Extracted records:

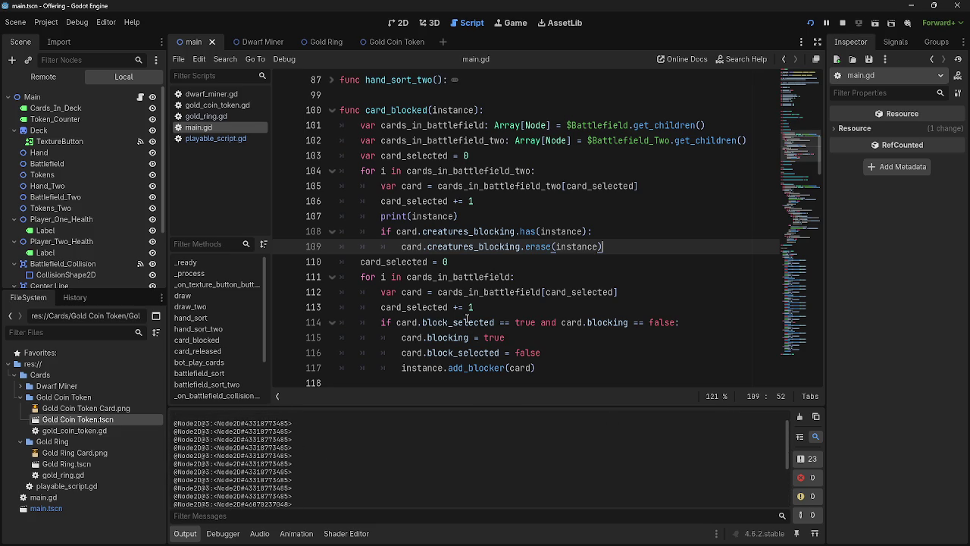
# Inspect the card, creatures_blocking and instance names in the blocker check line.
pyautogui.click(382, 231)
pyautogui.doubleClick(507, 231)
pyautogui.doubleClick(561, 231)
* * *
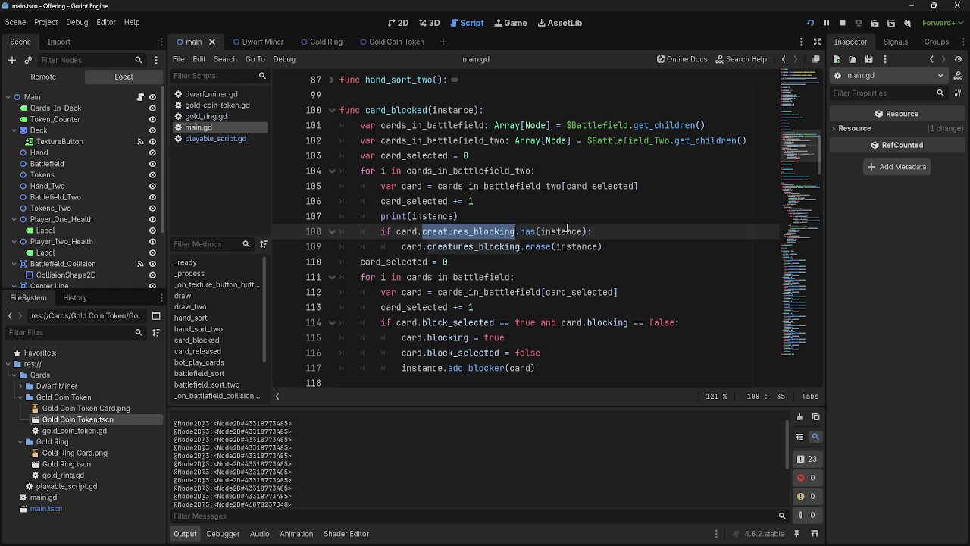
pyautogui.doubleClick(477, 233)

To do: Among the records above, extract exactly the lines from the line with "# Inspect the" to the line with "pyautogui.doubleClick(561, 231)", both lines included, and leave out the rest.

Answer to this task:
# Inspect the card, creatures_blocking and instance names in the blocker check line.
pyautogui.click(382, 231)
pyautogui.doubleClick(507, 231)
pyautogui.doubleClick(561, 231)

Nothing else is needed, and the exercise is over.